Director Joe Swanberg went to bed in Austin, Texas, last Friday evening excited about the world premiere of his new movie, Alexander the Last, the following night at the South by Southwest Film Conference and Festival. But by the time he woke up still more than 12 hours ahead of the debut his inbox was already flooded with e-mails from colleagues in New York City, Los Angeles and Chicago, congratulating him on the movie they had just finished watching and the reviews they had read in the New York Times, Entertainment Weekly and the New Yorker. Within a single day, Swanberg had experienced a process that usually takes even the luckiest independent filmmaker a year or longer to go through. Reached via phone on Sunday evening, he was clearly overcome by it all. "I feel like I can say this is a watershed moment," he said. "The promise of the digital revolution, this democratization of movies, is now really happening."

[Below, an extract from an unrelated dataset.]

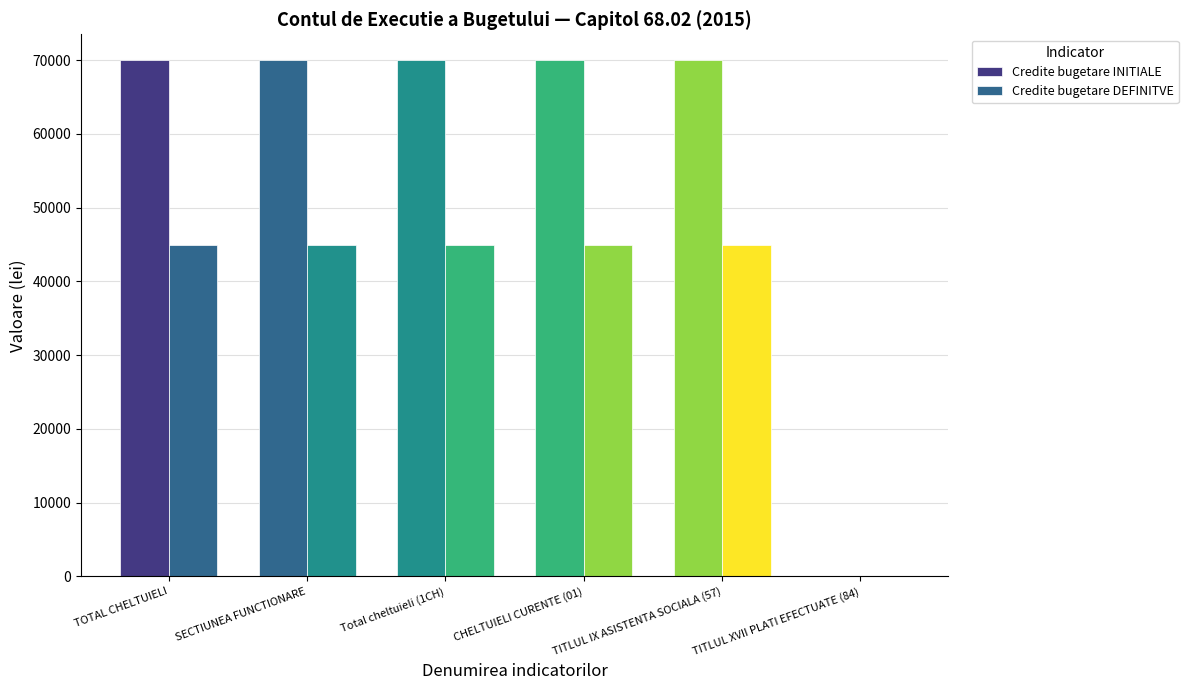

How many groups of bars are there?

6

Swanberg's breakthrough with Alexander the Last was largely a result of a nationwide video-on-demand venture undertaken by distributor IFC Films. For several years now, the studio has programmed two separate on-demand initiatives that can be accessed by home viewers across the U.S. via their cable system's movies-on-demand platform. One venture, IFC in Theaters, reaches 55 million U.S. households, offering viewers the chance to buy and stream movies currently in limited theatrical release. Festival Direct, meanwhile, offers 37 million households six films a month that the studio has picked up from film festivals around the world. (See pictures of the glitz and glamour of the Venice Film Festival.)
"It was hard in the beginning to get filmmakers interested in this," says Ryan Werner, marketing head of IFC Films. "But as we've started working with filmmakers like Joe and with Steven Soderbergh, for Che, we've found that more artists are starting to realize the audience this approach can reach the ability to be in front of this many eyeballs at the flip of a switch."

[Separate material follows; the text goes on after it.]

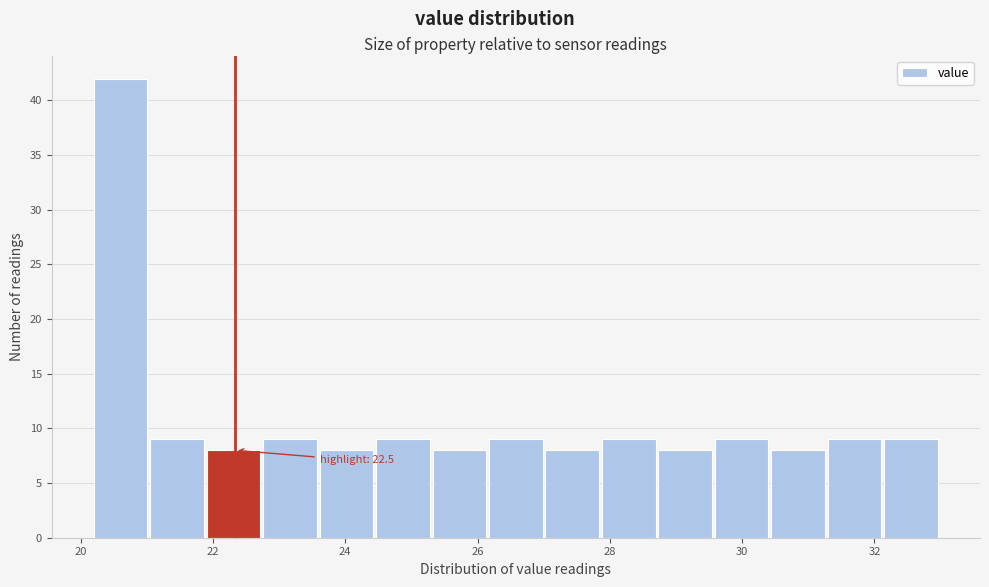

Over which range of the x-axis is the bar tallest?

20.2 to 21.0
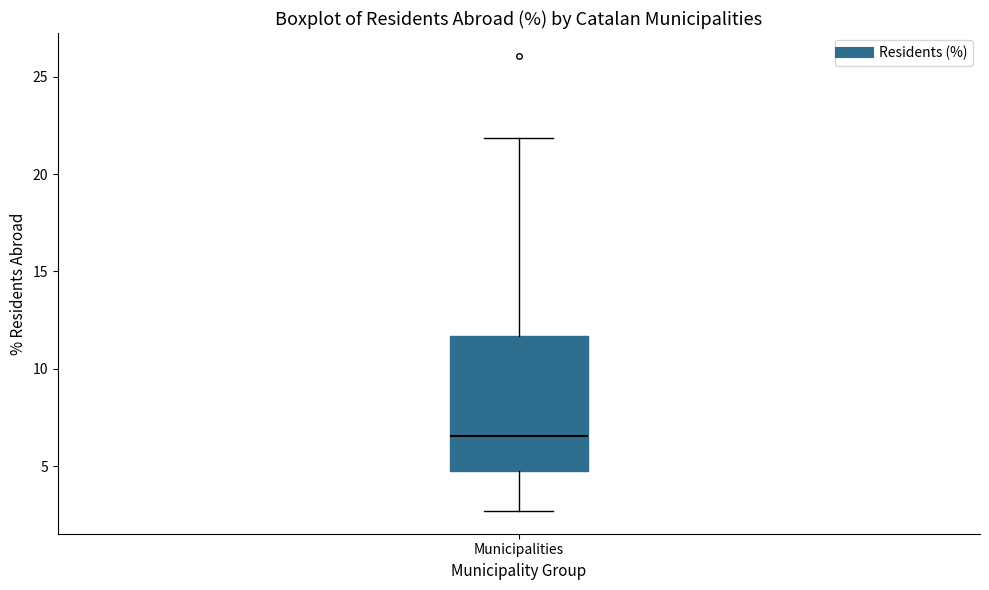

Transcribe this box plot: give where the median line is, the range the box spans, and where the two whiskers end, as read against the y-axis. The values are not printed on the chart, so give them approximately, as read against the axis.

median 6.5, box 5.0 to 11.5, whiskers 2.5 to 22.0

Just as Hollywood's largest studios have been debating the "DVD window" for years torn between maximizing the profitability of a movie's DVD release and cannibalizing its theatrical campaign so have independent filmmakers been debating how to cope with the window between the film festival and the art house, where attendance has been sagging. Some distributors have encouraged directors to forgo the theater, advocating direct-to-DVD strategies or premieres on such premium cable networks as HBO. But many filmmakers say the disadvantage of those distribution plans is that they fail to generate the press and word of mouth that accompany even a limited theatrical release. "I think it's gotten to the point where distribution companies are organizing theatrical screenings solely to generate reviews," Swanberg says. "It creates a scenario where studios are basically paying for these reviews, taking a huge loss on one or two weeks of poorly marketed screenings just to get the New York Times and Los Angeles Times reviews."

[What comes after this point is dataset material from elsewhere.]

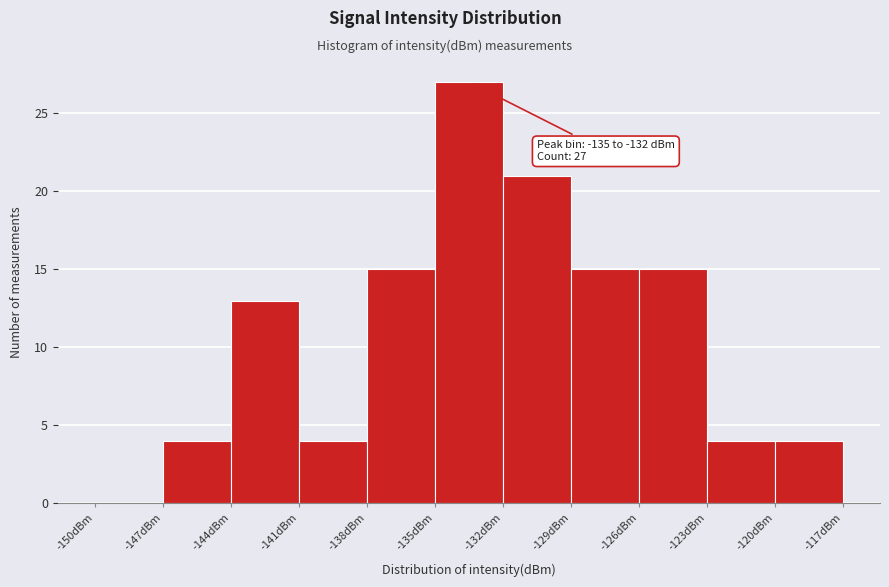

Over which range of the x-axis is the bar tallest?

-135 to -132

So with Alexander the Last, Swanberg and IFC Films set out to see if they could bridge this gulf. Under the old model, Swanberg would have taken the film to festivals to drum up interest among distributors and then waited a year or longer for a theatrical campaign to reach major cities. A few months later, the DVD would hit shelves in smaller markets. But with Alexander the Last, which opened in every major market via Festival Direct at midnight on Saturday along with four other South by Southwest titles Swanberg says he's eliminated the window between his festival screening and home-video campaign, all the while substantially reducing the cost of a national release and maximizing the word-of-mouth buzz from his Austin premiere. By comparison, the Amy Adams comedy Sunshine Cleaning, which opened theatrically the day before Swanberg's screening, waited 14 months after its festival debut for an initial theatrical debut, on four screens.
As more filmmakers consider unorthodox release strategies Wayne Wang premiered The Princess of Nebraska last year on YouTube, and Soderbergh agreed to a simultaneous video-on-demand release for his Cannes selection Che Swanberg says it's the media's acceptance of these nontheatrical debuts that has the potential to alter the economics of the independent film industry. "It's so palpable for me to remember that frustration I felt growing up in the suburbs of Chicago," he says. "I remember reading Film Comment and reading about these movies I really couldn't see because they never came to the theaters near me. What I love about this on-demand distribution model is that kids who aren't living in major cities will still have access to these films. They can partake in film culture as it's happening."
Janet Pierson, producer of the South by Southwest Film Conference and Festival, recalls feeling a similar frustration when she worked at New York City's Film Forum in the 1980s. "We would struggle to get the national press interested because we'd have this exciting film opening in New York," she says. "But all their questions would center around 'When is it going to be national?' " Pierson says that just as technology has altered the face of film production and distribution, the role of the film festival is changing as well: festivals can serve not only as a launchpad for filmmakers hoping for a theatrical campaign, but also as a marketplace of invention, where filmmakers can shop for varying distribution strategies, deciding which approach theater, DVD, Internet, on-demand makes the most sense for their project.
"There's still nothing like a live event," Pierson says. "It's still so important for a filmmaker to experience the electricity of a live event, and like a musician, there's something you get from touring that you don't get from buying the CD. But we should be the place where people can experiment and get creative about breaking the mold and deciding which of the models out there makes the most sense for your film."